Em “Boa Noite”, Milton Nascimento propõe uma inversão das hierarquias sociais ao rejeitar as "regras da corte" e ironizar o convite para usar "coroa na testa". Esses elementos simbolizam a recusa em aceitar papéis impostos e transformam a noite em um espaço de liberdade, onde todos podem celebrar juntos, sem distinção de classe. A reunião de "moças com licores" e "moços tocando tambuz" cria um ambiente festivo e inclusivo, reforçando a ideia de comunhão e pertencimento coletivo.

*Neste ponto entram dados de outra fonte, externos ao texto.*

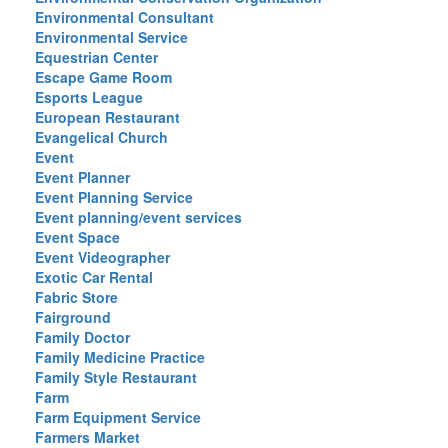
Environmental Consultant
Environmental Service
Equestrian Center
Escape Game Room
Esports League
European Restaurant
Evangelical Church
Event
Event Planner
Event Planning Service
Event planning/event services
Event Space
Event Videographer
Exotic Car Rental
Fabric Store
Fairground
Family Doctor
Family Medicine Practice
Family Style Restaurant
Farm
Farm Equipment Service
Farmers Market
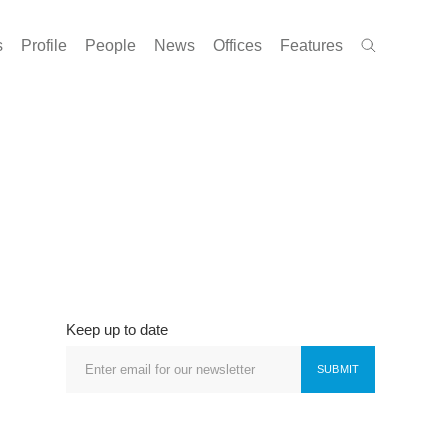
s
Profile
People
News
Offices
Features
Keep up to date
SUBMIT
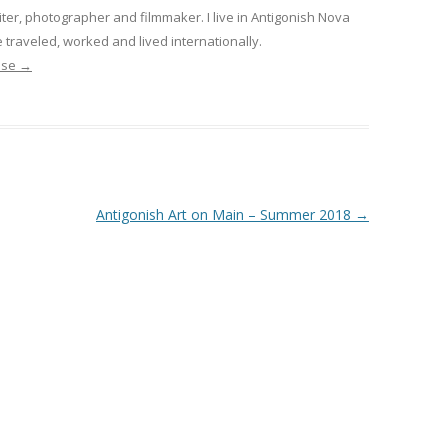
iter, photographer and filmmaker. I live in Antigonish Nova
 traveled, worked and lived internationally.
nise
→
Antigonish Art on Main – Summer 2018
→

A letra também aborda a passagem do tempo e a importância de viver a alegria do presente, como nos versos “Veja que o tempo não para / Mesmo que a noite perdure”. Aqui, a noite deixa de ser apenas um momento de pausa e passa a representar resistência e esperança, especialmente para os "pobres da nação". O batuque, ligado à herança africana e à resistência cultural, aparece como símbolo de esperança e dignidade: “Se o batuque é de escravo / Toda esperança é de rei”. Ao final, Milton sugere que a celebração deixa marcas, como "uma pegada de calor", e questiona o que permanece quando o tambor silencia, apontando para a busca de sentido e continuidade mesmo após o fim da festa.
O significado desta letra foi gerado automaticamente.